What is needed:
All of the data below should be repeated exactly. Pictures should not be included.

Exercise data:
········

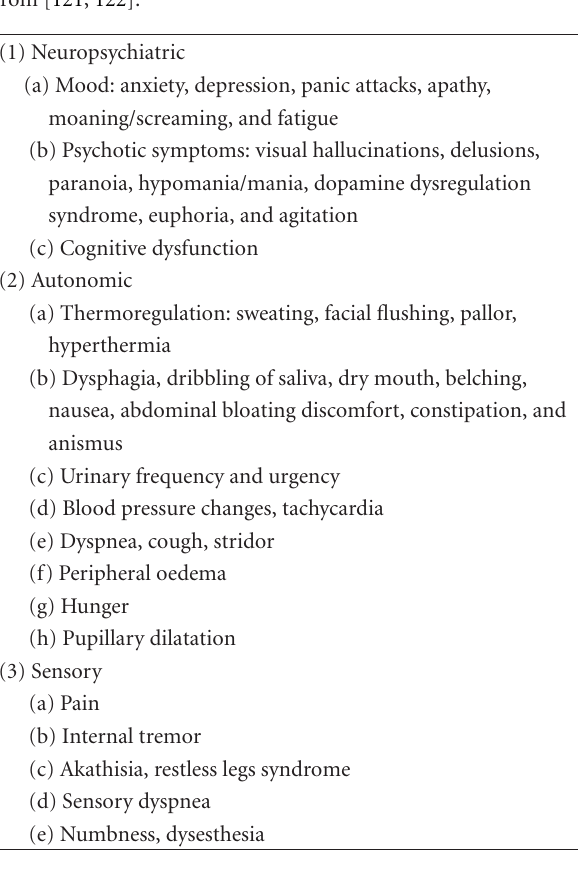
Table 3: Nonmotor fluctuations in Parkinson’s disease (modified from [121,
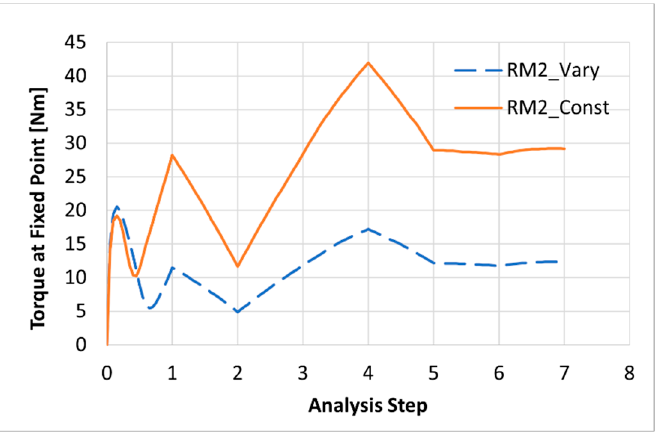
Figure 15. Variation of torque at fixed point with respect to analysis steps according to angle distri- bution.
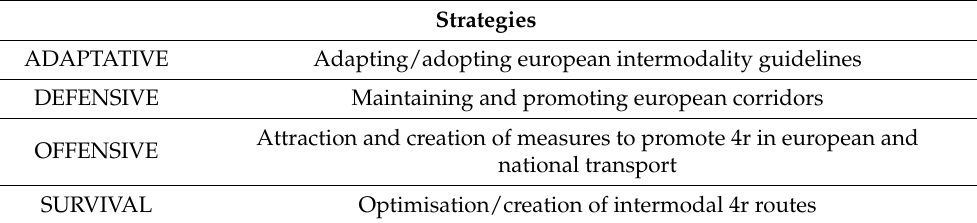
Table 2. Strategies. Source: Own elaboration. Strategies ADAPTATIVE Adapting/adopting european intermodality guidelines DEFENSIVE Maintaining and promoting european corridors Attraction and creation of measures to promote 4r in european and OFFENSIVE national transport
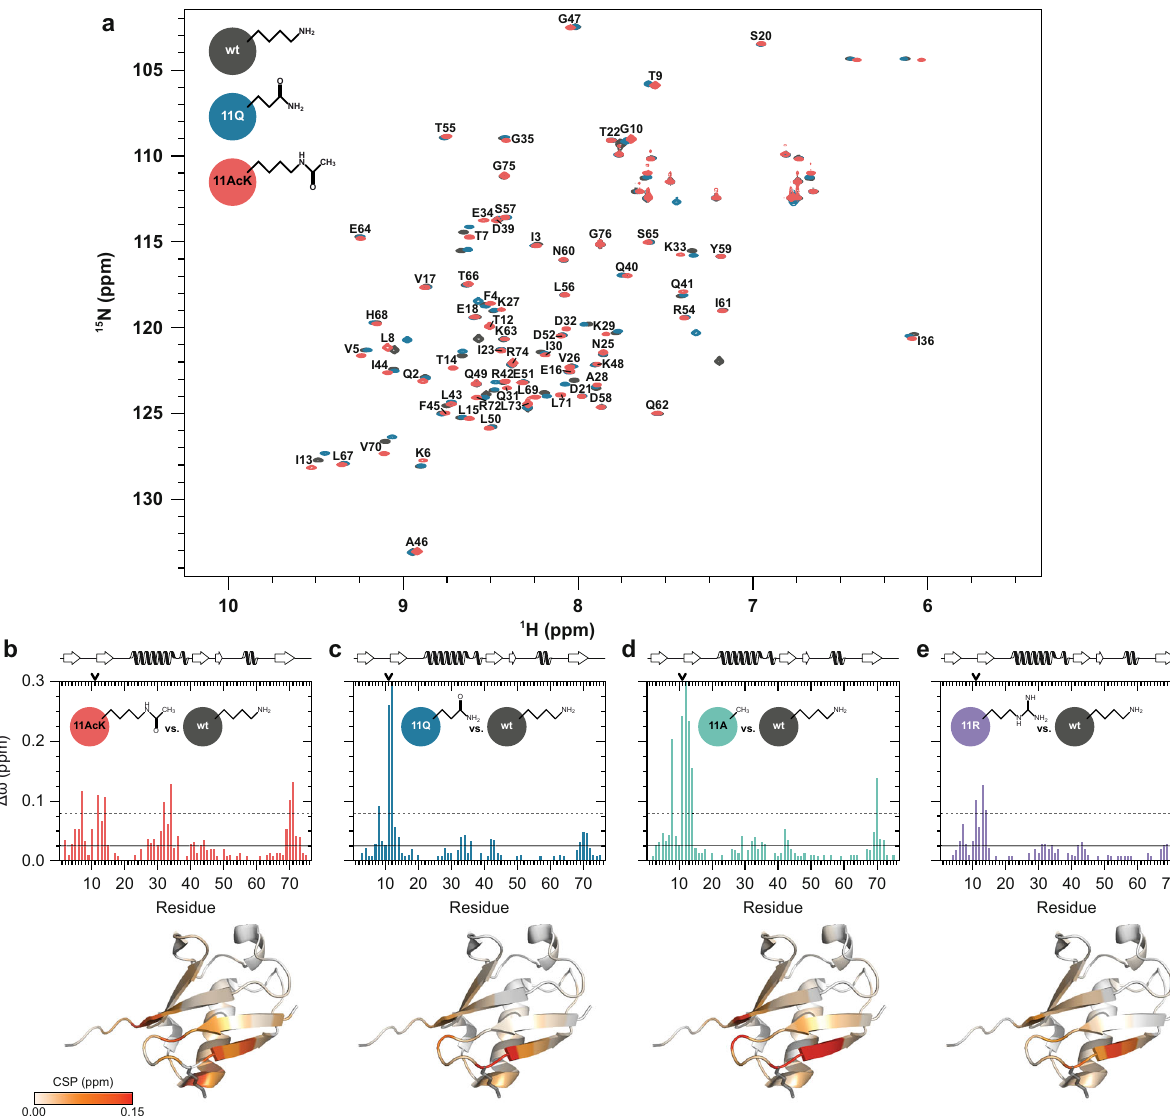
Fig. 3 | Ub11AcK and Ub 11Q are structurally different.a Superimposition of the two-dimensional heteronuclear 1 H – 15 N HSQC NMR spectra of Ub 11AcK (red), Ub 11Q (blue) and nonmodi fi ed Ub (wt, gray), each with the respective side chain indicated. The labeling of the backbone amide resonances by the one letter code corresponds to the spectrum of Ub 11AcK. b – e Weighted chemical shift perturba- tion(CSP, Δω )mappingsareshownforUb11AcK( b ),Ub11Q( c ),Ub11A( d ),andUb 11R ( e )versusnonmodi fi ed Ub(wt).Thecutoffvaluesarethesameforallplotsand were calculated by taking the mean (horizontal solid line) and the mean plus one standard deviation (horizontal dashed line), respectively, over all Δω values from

········

Solution to this exercise:
Table 3: Nonmotor fluctuations in Parkinson’s disease (modified from [121,
Figure 15. Variation of torque at fixed point with respect to analysis steps according to angle distri- bution.
Table 2. Strategies. Source: Own elaboration. Strategies ADAPTATIVE Adapting/adopting european intermodality guidelines DEFENSIVE Maintaining and promoting european corridors Attraction and creation of measures to promote 4r in european and OFFENSIVE national transport
Fig. 3 | Ub11AcK and Ub 11Q are structurally different.a Superimposition of the two-dimensional heteronuclear 1 H – 15 N HSQC NMR spectra of Ub 11AcK (red), Ub 11Q (blue) and nonmodi fi ed Ub (wt, gray), each with the respective side chain indicated. The labeling of the backbone amide resonances by the one letter code corresponds to the spectrum of Ub 11AcK. b – e Weighted chemical shift perturba- tion(CSP, Δω )mappingsareshownforUb11AcK( b ),Ub11Q( c ),Ub11A( d ),andUb 11R ( e )versusnonmodi fi ed Ub(wt).Thecutoffvaluesarethesameforallplotsand were calculated by taking the mean (horizontal solid line) and the mean plus one standard deviation (horizontal dashed line), respectively, over all Δω values from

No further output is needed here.